Please check my post.
It indicates that the number of divisors of $x^2+x+41$ is equal to the number of lattice points of $X^2+163Y^2-2(2x+1)Y-1=0$.
This formula is transformed in this way.
$$163X^2+163^2Y^2-2\cdot163(2x+1)Y=163$$ $$163X^2+\{163Y-(2x+1)\}^2-(2x+1)^2=163$$ $$163X^2+(163Y-2x-1)^2=4x^2+4x+164$$
$X':=163Y-2x-1,\ Y':=X$ and we divide both sides by 4,
$$\frac{{X'}^2+{163Y'}^2}{4}=x^2+x+41=P(x)$$
$$N\left(\frac{X'+Y'\sqrt{-163}}{2}\right)=P(x)$$
$\frac{X'+Y'\sqrt{-163}}{2}$ is an element of $\mathbb Q(\sqrt{-163})$.
This formula indicates that the elements of $\mathbb Q(\sqrt{-163})$ with norm $P(x)$ is linked to the product pattern of two integers of $P(x)$.
The phenomenon you are interested in is based on this fact.
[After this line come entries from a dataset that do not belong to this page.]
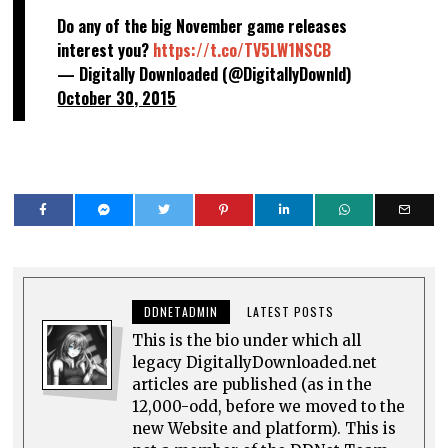
Do any of the big November game releases
interest you?
https://t.co/TV5LW1NSCB
— Digitally Downloaded (@DigitallyDownld)
October 30, 2015
DDNETADMIN
LATEST POSTS
This is the bio under which all
legacy DigitallyDownloaded.net
articles are published (as in the
12,000-odd, before we moved to the
new Website and platform). This is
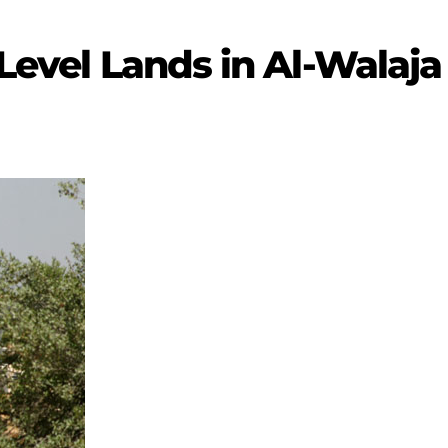
 Level Lands in Al-Walaja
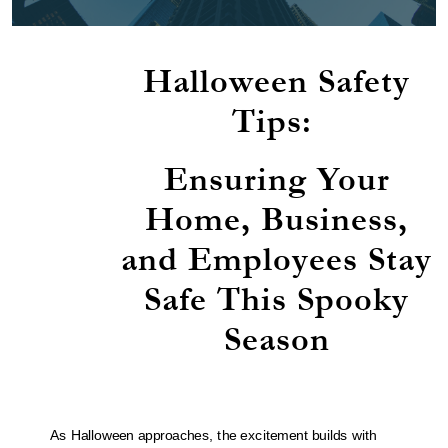
Halloween Safety
Tips:
Ensuring Your
Home, Business,
and Employees Stay
Safe This Spooky
Season
As Halloween approaches, the excitement builds with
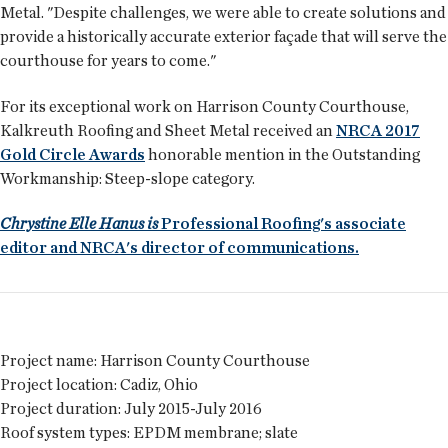
Metal. "Despite challenges, we were able to create solutions and
provide a historically accurate exterior façade that will serve the
courthouse for years to come."
For its exceptional work on Harrison County Courthouse,
Kalkreuth Roofing and Sheet Metal received an
NRCA 2017
Gold Circle Awards
honorable mention in the Outstanding
Workmanship: Steep-slope category.
Chrystine Elle Hanus is
Professional Roofing's associate
editor and NRCA's director of communications.
Project name:
Harrison County Courthouse
Project location:
Cadiz, Ohio
Project duration:
July 2015-July 2016
Roof system types:
EPDM membrane; slate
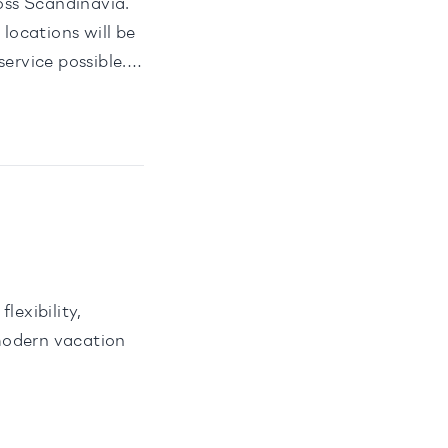
oss Scandinavia.
locations will be
ervice possible.
lexibility,
modern vacation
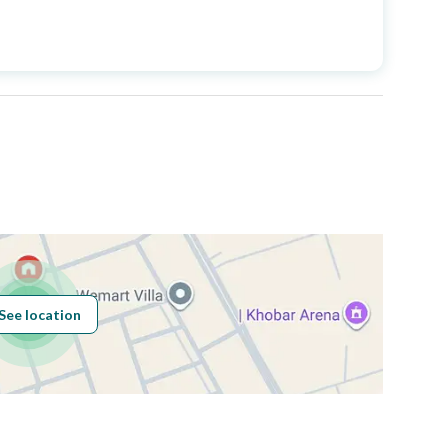
Price
2350000
Area Size
420
Number of Rooms
5
Sewerage
Yes
See location
Obligations on
حر
Listing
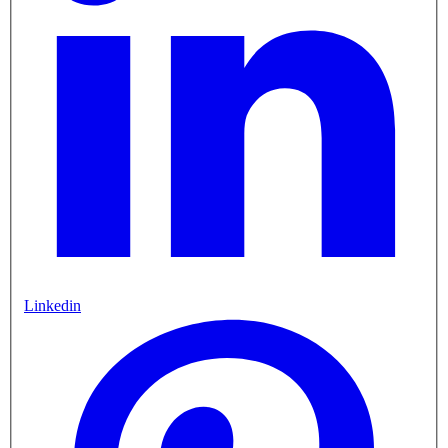
Linkedin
For example, let $x$ be $76$.
\begin{eqnarray*} P(x)&=&76^2+76+41\\ &=&1\cdot5893\\ &=&71\cdot83 \end{eqnarray*}
The number of product pattern of $P(x)$ is $2$.
On the other hand, the elements of $\mathbb Q(\sqrt{-163})$ with norm $P(x)$ (ignore sign) are
$$\frac{153+\sqrt{-163}}{2},\ 5+6\sqrt{-163}\ .$$
The number is $2$.
The left one is a trivial element $\frac{(2x+1)+\sqrt{-163}}{2}$.The other one is a non-trivial element that indicates that $P(x)$ is a composite number.